The eDiscovery Paradigm Shift: Concept Search vs. Keyword Search in eDiscovery

Tuesday, December 9, 2008

Concept Search vs. Keyword Search in eDiscovery

Having grown up in the enterprise class solutions world with relational databases, I am very comfortable with SQL query based searching. And, over the past several years, with my focus on the litigation market and litigation technology, I have now become very familiar with keyword searching against scanned and OCR'd document files. However, with with my passion for "leading edge" technology and/or solutions that can meet the demands of a market going through a paradigm shift, I have not been overly excited or impressed with the state of search technology in eDiscovery.

However, that has all changed with the emergence of conceptual search technology. As such, I have spent a tremendous amount of time researching conceptual search and how it compares from both a technology standpoint and from as business value standpoint. And, although I have come to the early conclusion that there is room and a need for all three, I have also determined that there is still a tremendous amount of confusion in regards to concept search vs. keyword search technology and the best use of both.

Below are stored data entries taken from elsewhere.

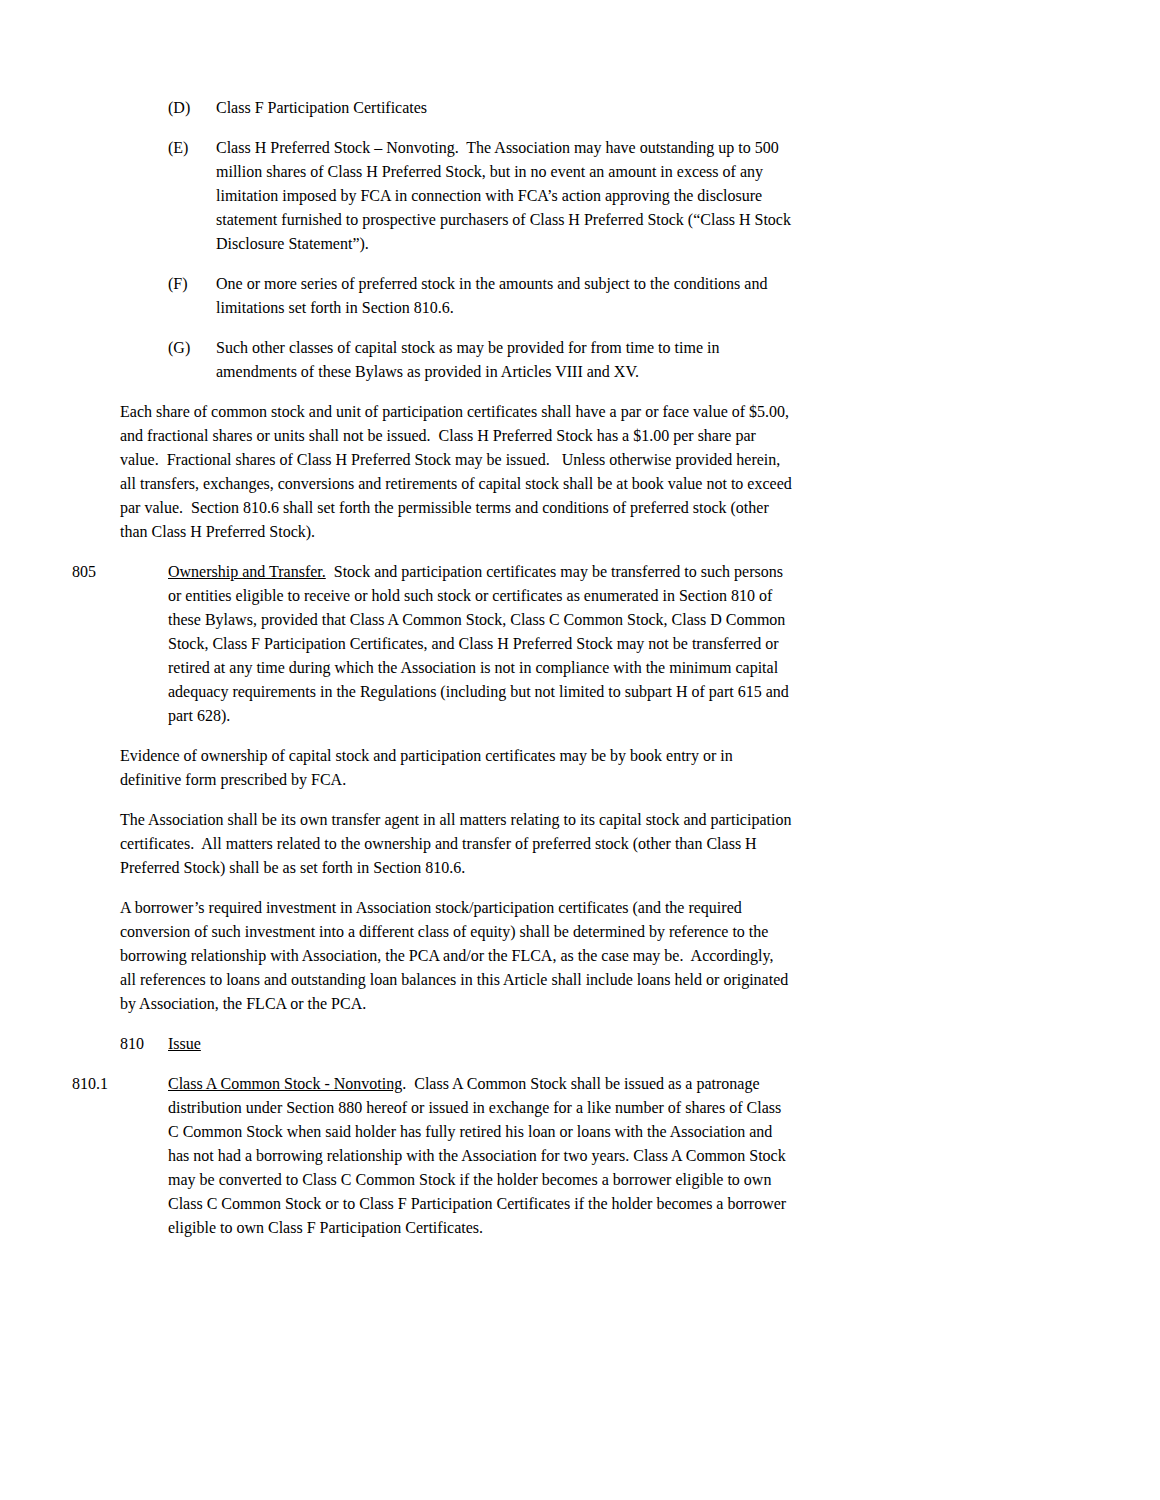(D) Class F Participation Certificates
(E) Class H Preferred Stock – Nonvoting. The Association may have outstanding up to 500 million shares of Class H Preferred Stock, but in no event an amount in excess of any limitation imposed by FCA in connection with FCA’s action approving the disclosure statement furnished to prospective purchasers of Class H Preferred Stock (“Class H Stock Disclosure Statement”).
(F) One or more series of preferred stock in the amounts and subject to the conditions and limitations set forth in Section 810.6.
(G) Such other classes of capital stock as may be provided for from time to time in amendments of these Bylaws as provided in Articles VIII and XV.
Each share of common stock and unit of participation certificates shall have a par or face value of $5.00, and fractional shares or units shall not be issued. Class H Preferred Stock has a $1.00 per share par value. Fractional shares of Class H Preferred Stock may be issued. Unless otherwise provided herein, all transfers, exchanges, conversions and retirements of capital stock shall be at book value not to exceed par value. Section 810.6 shall set forth the permissible terms and conditions of preferred stock (other than Class H Preferred Stock).
805 Ownership and Transfer. Stock and participation certificates may be transferred to such persons or entities eligible to receive or hold such stock or certificates as enumerated in Section 810 of these Bylaws, provided that Class A Common Stock, Class C Common Stock, Class D Common Stock, Class F Participation Certificates, and Class H Preferred Stock may not be transferred or retired at any time during which the Association is not in compliance with the minimum capital adequacy requirements in the Regulations (including but not limited to subpart H of part 615 and part 628).
Evidence of ownership of capital stock and participation certificates may be by book entry or in definitive form prescribed by FCA.
The Association shall be its own transfer agent in all matters relating to its capital stock and participation certificates. All matters related to the ownership and transfer of preferred stock (other than Class H Preferred Stock) shall be as set forth in Section 810.6.
A borrower’s required investment in Association stock/participation certificates (and the required conversion of such investment into a different class of equity) shall be determined by reference to the borrowing relationship with Association, the PCA and/or the FLCA, as the case may be. Accordingly, all references to loans and outstanding loan balances in this Article shall include loans held or originated by Association, the FLCA or the PCA.
810 Issue
810.1 Class A Common Stock - Nonvoting. Class A Common Stock shall be issued as a patronage distribution under Section 880 hereof or issued in exchange for a like number of shares of Class C Common Stock when said holder has fully retired his loan or loans with the Association and has not had a borrowing relationship with the Association for two years. Class A Common Stock may be converted to Class C Common Stock if the holder becomes a borrower eligible to own Class C Common Stock or to Class F Participation Certificates if the holder becomes a borrower eligible to own Class F Participation Certificates.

Therefore, in an effect to keep the followers of my blog informed, I have been following a series of excellent posts on the ediscovery 2.0 blog discussing conceptual search. Following is the full text of the latest post titled "Concept Search Versus Keyword Search in Electronic Discovery" by Will Uppington:

In my last post, I started a discussion on the myths surrounding concept search. The first myth I dispelled was the “concept search is concept search” myth. The myth is that there is an agreed upon definition of concept search. In actuality, when people in e-discovery use the term concept search, they don’t always mean the same thing. Frequently they are not actually talking about concept search technology at all and are actually talking about concept or content categorization technology, which is very different. The second myth that needs dispelling is that concept search is better than keyword search.

The thinking behind this myth goes something like this:

Keyword search has a lot of problems. It is prone to being over-inclusive, i.e., finding some non-relevant documents, and under-inclusive, i.e., not finding some relevant documents. Concept search technologies are new and interesting and using these technologies you can find documents that keyword search can’t find. Therefore, concept search must be better than keyword search.

Let’s examine this thinking. The first two statements are accurate. Keyword search is not perfect and can produce over- and under-inclusive results. And concept search and content categorization technologies can both help identify documents that keyword search technologies might not find. However, the conclusion that concept search is better than keyword search is not valid and doesn’t follow from these two statements. Why?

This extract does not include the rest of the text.